We use a lot of these. Each guy has their own with their own set of brushes and tools (screw drivers, etc.) in them. They can carry them into various rooms or wherever they need them and basically be self sufficient. Borrowing is not really allowed and frowned upon. Missing tools means missing money in their paycheck, they are responsible for the tools I buy and lend to them.


----------



## ridesarize (Jun 19, 2012)

ridesarize said:


> I got the Husky 3 piece rolling tool bag set. 18" bottom bag with wheels and extendable handle. Kicks butt by itself but it has a 15" middle tool bag and a 12" top bag (maybe bigger). All 3 have the hinged tops, so when they close, the top of each bag is flat, and you can stack stuff on them, even put an additional rectangle tote box, tool box, milwaukee radio, or festool systainer and wheel the thing easily....


Edit...


----------



## Eagle Cap Painter (Nov 14, 2016)

Just a cheap one from Sears for my knives and small tools I use often. I keep brushes in a separate plastic tote so they don't get banged up and have a steel toolbox for hand tools.


----------



## Epoxy Pro (Oct 7, 2012)

Eagle Cap Painter said:


> Just a cheap one from Sears for my knives and small tools I use often. I keep brushes in a separate plastic tote so they don't get banged up and have a steel toolbox for hand tools.

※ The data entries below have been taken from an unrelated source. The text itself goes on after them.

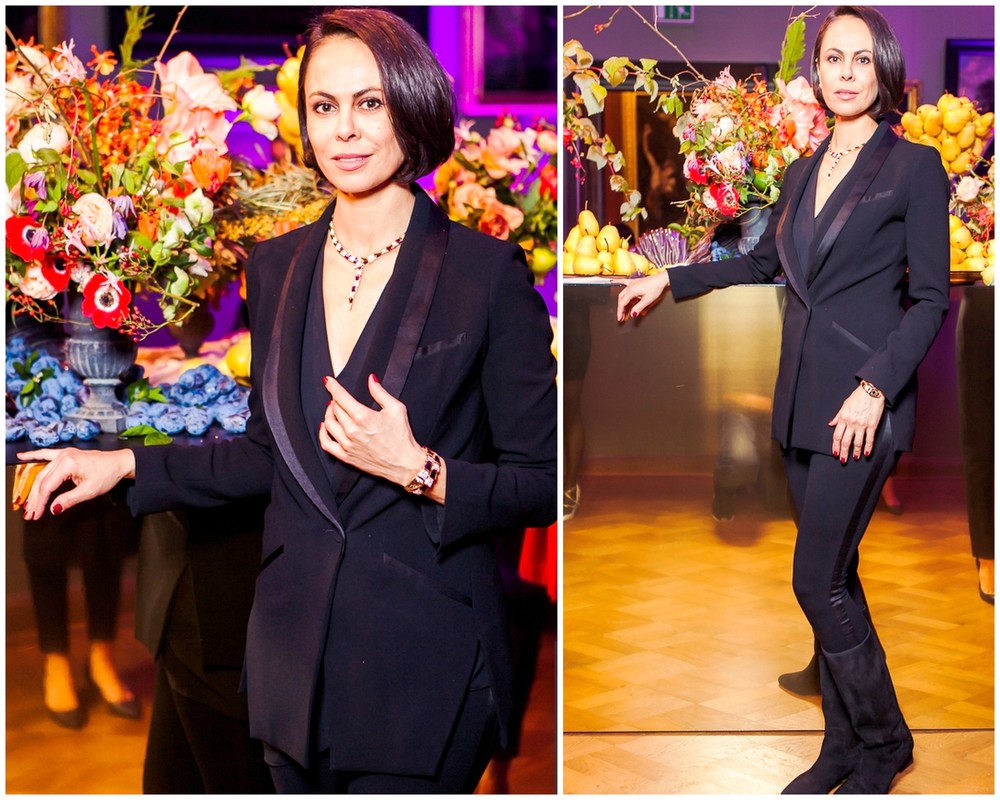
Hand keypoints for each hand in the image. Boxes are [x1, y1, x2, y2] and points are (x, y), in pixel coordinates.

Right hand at [17, 448, 135, 520]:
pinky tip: (22, 456)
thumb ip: (69, 499)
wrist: (120, 462)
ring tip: (28, 502)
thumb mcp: (89, 491)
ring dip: (34, 488)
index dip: (40, 502)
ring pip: (43, 472)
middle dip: (35, 499)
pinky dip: (34, 456)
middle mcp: (63, 456)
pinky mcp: (67, 454)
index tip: (36, 514)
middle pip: (42, 480)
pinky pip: (46, 455)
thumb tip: (54, 509)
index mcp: (68, 464)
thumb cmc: (108, 474)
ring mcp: (64, 454)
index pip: (47, 486)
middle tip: (30, 513)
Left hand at [319, 373, 423, 485]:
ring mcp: (347, 445)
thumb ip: (380, 392)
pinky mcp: (346, 457)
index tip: (328, 381)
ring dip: (329, 413)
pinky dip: (322, 433)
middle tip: (339, 397)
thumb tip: (371, 379)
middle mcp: (352, 430)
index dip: (333, 386)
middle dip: (335, 399)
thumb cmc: (402, 437)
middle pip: (335, 409)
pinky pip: (326, 443)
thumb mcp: (396, 409)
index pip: (341, 397)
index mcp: (363, 417)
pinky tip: (325, 427)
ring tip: (334, 409)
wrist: (405, 464)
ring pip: (328, 423)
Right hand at [616, 270, 670, 321]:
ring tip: (623, 310)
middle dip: (621, 309)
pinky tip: (613, 282)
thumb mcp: (648, 300)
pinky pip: (624, 282)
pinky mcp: (635, 282)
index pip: (623, 304)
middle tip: (621, 316)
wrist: (662, 279)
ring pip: (623, 294)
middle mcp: (630, 286)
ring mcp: (632, 283)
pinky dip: (618, 283)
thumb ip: (639, 308)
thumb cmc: (656, 287)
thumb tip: (633, 314)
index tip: (620, 318)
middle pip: (621, 299)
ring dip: (622, 302)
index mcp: (632, 291)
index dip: (620, 312)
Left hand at [828, 385, 885, 461]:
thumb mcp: (844, 405)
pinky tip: (867, 453)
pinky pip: (870, 439)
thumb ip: (838, 416)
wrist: (871, 391)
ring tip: (854, 458)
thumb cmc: (858, 397)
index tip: (835, 453)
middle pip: (845, 441)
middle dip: (843, 452)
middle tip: (843, 460)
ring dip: (855, 452)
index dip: (835, 446)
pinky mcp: (872, 425)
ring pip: (857, 442)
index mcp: (843, 418)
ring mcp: (862, 425)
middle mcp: (851, 423)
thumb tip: (830, 424)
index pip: (837, 436)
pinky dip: (868, 447)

This is pretty much what we use, our's is a little bigger and not Craftsman, it's some non named brand from Amazon.


----------



## PNW Painter (Sep 5, 2013)

I've been using one of these for about 3 years and it has amazing amount of useful storage for its size.










https://www.amazon.com/gp/aw/d/B000...trician+tool+bag#immersive-view_1489585381591


Sent from my iPhone using Tapatalk


----------



## Epoxy Pro (Oct 7, 2012)

PNW Painter said:


> I've been using one of these for about 3 years and it has amazing amount of useful storage for its size.
> 
> 
> 
> ...


Both Carly and I have this one. We got some cheaper ones for the crew last year.


----------



## hofcpainting (Aug 4, 2018)

Retail $65 ?


----------



## Mr Smith (Mar 11, 2016)

cdpainting said:


> Both Carly and I have this one. We got some cheaper ones for the crew last year.


I have about three of those. Bought them at Home Depot for about $40 each. I like how you can see where everything is and those pockets are invaluable.


----------



## Mr Smith (Mar 11, 2016)

woodcoyote said:


> Depends what your trying to carry around or what your doing.
> 
> We use a lot of these. Each guy has their own with their own set of brushes and tools (screw drivers, etc.) in them. They can carry them into various rooms or wherever they need them and basically be self sufficient. Borrowing is not really allowed and frowned upon. Missing tools means missing money in their paycheck, they are responsible for the tools I buy and lend to them.


Very good idea. Nothing worse than looking for a tool that someone 'borrowed' without telling you. Ever end up going to Home Depot because you can't find the 5-6 duplicate tools you know you have SOMEWHERE?

Do you let your painters take them home? I hate to leave my tools on the job site overnight when other trades are working there------ if you know what I mean.


----------